ÜBUNGSTEXT:
Das war eigentlich der Gedanke. Dass halt, was man sieht und hört, nicht immer die Wahrheit ist bzw. dass die wahrscheinliche Interpretation nicht immer die richtige ist. Aber an die beiden betreffenden Stellen werd ich mich eh noch mal ransetzten, mal sehen wie's dann klappt.

Ich weiß, dass es nicht chic sowas zu sagen, aber ich steh auf konstruierte, strukturierte Geschichten.
Hab ich auch nichts, dagegen. Aber selbst mit dem Vorsatz, wird da nicht immer was draus. :D

@ Möchtegern

Hast es ja ganz ohne Treten geschafft ;).

das ist die beste Geschichte, die ich bisher von dir kenne!
Was soll ich sagen? Freut mich sehr.

Vorab eine Meckerei, eine sprachliche Eigenheit von dir, mit der ich mich nicht anfreunden kann: diese Nachstellungen, Attribut 1 und Attribut 2.
Hm, also ich mag das. Und bis mir da noch wer auf die FInger haut, werd ich's erstmal dabei belassen. Und ist es wirklich so schlimm?

Ich krieg das Bild dazu nicht in den Kopf. Erst wollte ich sagen, dass Manga-Mädchen doch eigentlich nie Locken haben sondern … diese Manga-Haare halt, glatt oder schwungvoll großgewellt, sehr viele, sehr lange Haare, oder Pagenschnitt, aber Locken doch nie. Dann dachte ich, okay, vielleicht sind nicht die Kopfhaare gemeint. Aber aus welchem Winkel seh ich denn die Mädchen, dass man „anale Öffnungen“ und Schamhaar sieht, wenn jemand kniet? Ich bin wohl zu einfallslos.
Ich hoffe das Ganze ist jetzt klarer. Ohne Locken und so.

AUFGABE: Schreibe bitte den Übungstext mit der Antwort auf Rückmeldungen zu einer Geschichte im Anschluss an seinen letzten Satz weiter.

VORLIEGENDE ANGABEN:
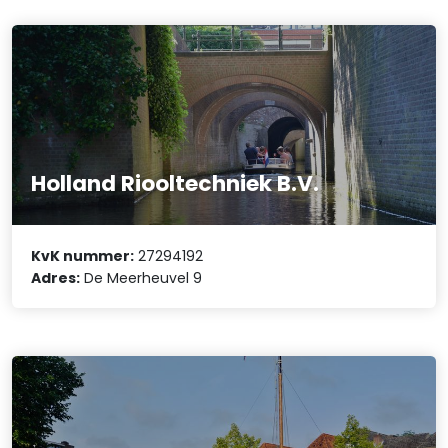
Holland Riooltechniek B.V.
KvK nummer:
27294192
Adres:
De Meerheuvel 9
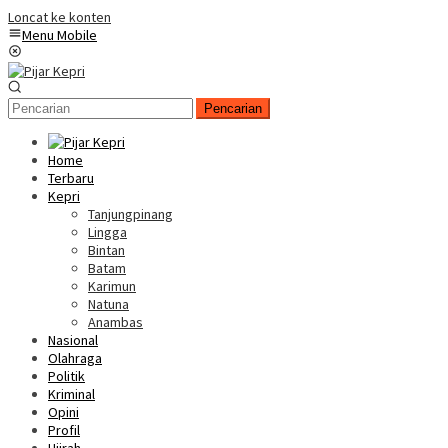
Loncat ke konten
Menu Mobile
Pencarian
Home
Terbaru
Kepri
Tanjungpinang
Lingga
Bintan
Batam
Karimun
Natuna
Anambas
Nasional
Olahraga
Politik
Kriminal
Opini
Profil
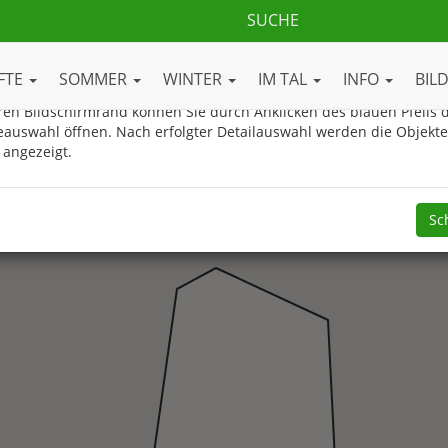
ue Gasteinertal.com Ortsplan
FTE
SOMMER
WINTER
IM TAL
INFO
BIL
en Bildschirmrand können Sie durch Anklicken des blauen Pfeils d
eauswahl öffnen. Nach erfolgter Detailauswahl werden die Objekt
 angezeigt.
Sc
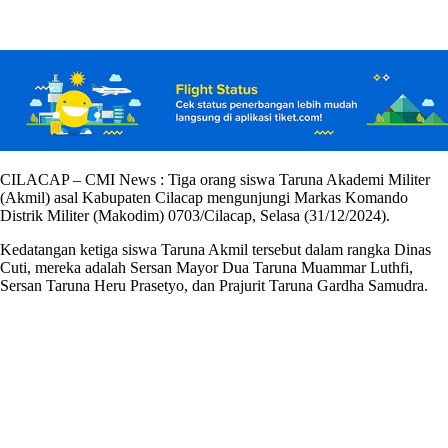
CILACAP – CMI News : Tiga orang siswa Taruna Akademi Militer
(Akmil) asal Kabupaten Cilacap mengunjungi Markas Komando
Distrik Militer (Makodim) 0703/Cilacap, Selasa (31/12/2024).
Kedatangan ketiga siswa Taruna Akmil tersebut dalam rangka Dinas
Cuti, mereka adalah Sersan Mayor Dua Taruna Muammar Luthfi,
Sersan Taruna Heru Prasetyo, dan Prajurit Taruna Gardha Samudra.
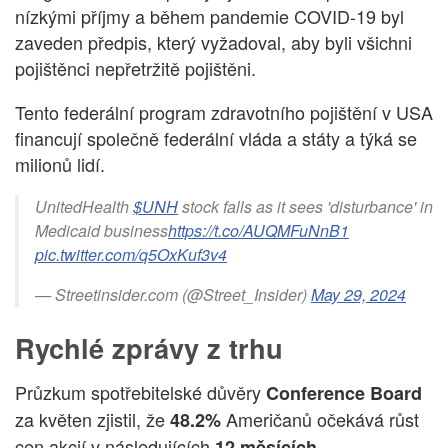
nízkými příjmy a během pandemie COVID-19 byl
zaveden předpis, který vyžadoval, aby byli všichni
pojištěnci nepřetržitě pojištěni.
Tento federální program zdravotního pojištění v USA
financují společně federální vláda a státy a týká se
milionů lidí.
UnitedHealth
$UNH
stock falls as it sees 'disturbance' in
Medicaid business
https://t.co/AUQMFuNnB1
pic.twitter.com/q5OxKuf3v4
— Streetinsider.com (@Street_Insider)
May 29, 2024
Rychlé zprávy z trhu
Průzkum spotřebitelské důvěry
Conference Board
za květen zjistil, že
Američanů očekává růst
48.2%
cen akcií v následujících
.
12 měsících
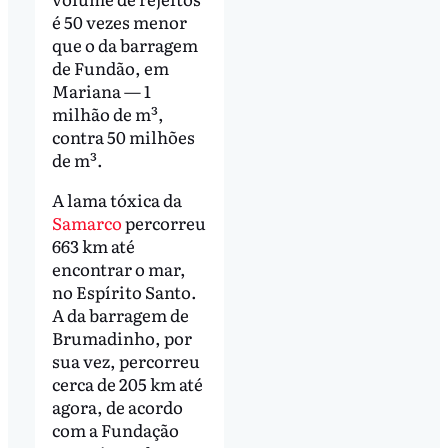
é 50 vezes menor
que o da barragem
de Fundão, em
Mariana — 1
milhão de m³,
contra 50 milhões
de m³.
A lama tóxica da
Samarco
percorreu
663 km até
encontrar o mar,
no Espírito Santo.
A da barragem de
Brumadinho, por
sua vez, percorreu
cerca de 205 km até
agora, de acordo
com a Fundação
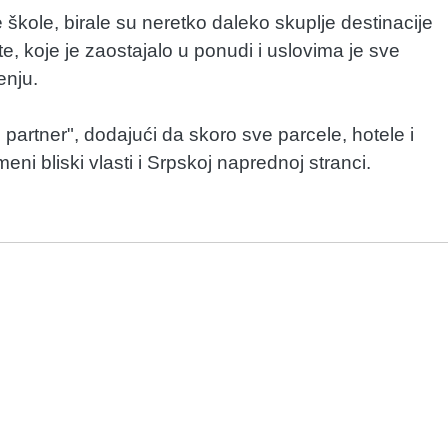
kole, birale su neretko daleko skuplje destinacije
, koje je zaostajalo u ponudi i uslovima je sve
enju.
i partner", dodajući da skoro sve parcele, hotele i
eni bliski vlasti i Srpskoj naprednoj stranci.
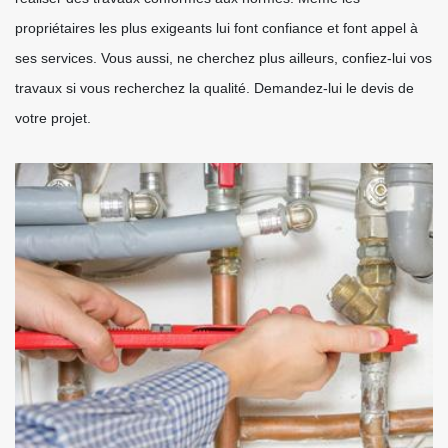
propriétaires les plus exigeants lui font confiance et font appel à
ses services. Vous aussi, ne cherchez plus ailleurs, confiez-lui vos
travaux si vous recherchez la qualité. Demandez-lui le devis de
votre projet.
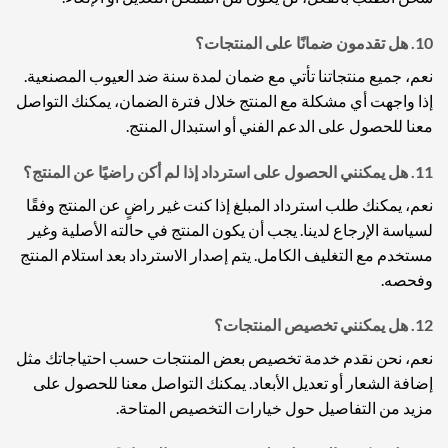
10.
هل تقدمون ضمانًا على المنتجات؟
نعم، جميع منتجاتنا تأتي مع ضمان لمدة سنة ضد العيوب المصنعية.
إذا واجهت أي مشكلة مع المنتج خلال فترة الضمان، يمكنك التواصل
معنا للحصول على الدعم الفني أو استبدال المنتج.
11.
هل يمكنني الحصول على استرداد إذا لم أكن راضيًا عن المنتج؟
نعم، يمكنك طلب استرداد المبلغ إذا كنت غير راضٍ عن المنتج وفقًا
لسياسة الإرجاع لدينا. يجب أن يكون المنتج في حالته الأصلية وغير
مستخدم مع التغليف الكامل. يتم إصدار الاسترداد بعد استلام المنتج
وفحصه.
12.
هل يمكنني تخصيص المنتجات؟
نعم، نحن نقدم خدمة تخصيص بعض المنتجات حسب احتياجاتك مثل
إضافة الشعار أو تعديل الأبعاد. يمكنك التواصل معنا للحصول على
مزيد من التفاصيل حول خيارات التخصيص المتاحة.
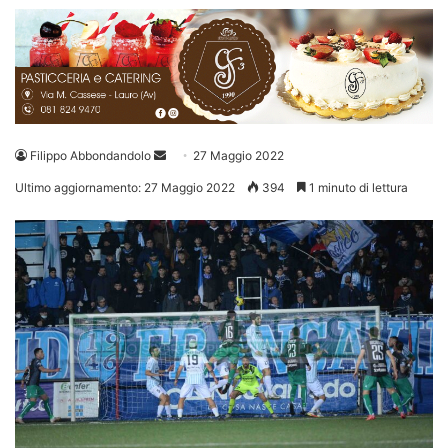
Invia
Filippo Abbondandolo
27 Maggio 2022
un'email
Ultimo aggiornamento: 27 Maggio 2022
394
1 minuto di lettura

LÖSUNG:
Hähä, da hab ich noch gedacht, du lässt es gleich im ersten Absatz schön krachen, damit der Leser auch ja dabei bleibt (funktioniert auch! ). Später wird dann klar, Kevin ist irgendwie „so drauf“. Gedanken wie ein Tarantino-Film, immer wieder. Und ich hatte erwartet, dass das irgendeine Bewandtnis hat, eine Bedeutung bekommt für die Geschichte – das ist dann gar nicht passiert. Muss wohl auch nicht, aber ich fühlte mich irgendwie enttäuscht. Gut, mit Nachdenken kann ich mir da sowas zurechtlegen von wegen „unterdrückte Aggressionen“, aber das ist eben mit Nachdenken und kommt mir irgendwie konstruiert vor.
Also: Ich hab da natürlich meine tolle Theorie: Die Gewaltgedanken im Zusammenhang mit dem Sex sind schlichtweg Hilfsmittel, um seine Erregung zu senken. Im Zug nervt ihn seine Erektion, die wird er dadurch los. Bei Sara, will er eigentlich seine Ejakulation hinauszögern, geht schief. Deswegen später der Hinweis, dass es jetzt zwar ohne Nasenbluten dafür recht zügig ging. Die Sache am Bahnhof ist dann bloßer Ärger. Ich geb zu, dass ist sicher nicht so ersichtlich. Aber ich kann auch mit einem psychisch angeknacksten Kevin leben.

Das ist meine Lieblingsstelle, da steckt das alles drin, die Freundin ist erwachsen und Kevin fühlt sich ihr gegenüber unsicher und unterlegen.
Wäre die Stelle bloß weiter hinten :).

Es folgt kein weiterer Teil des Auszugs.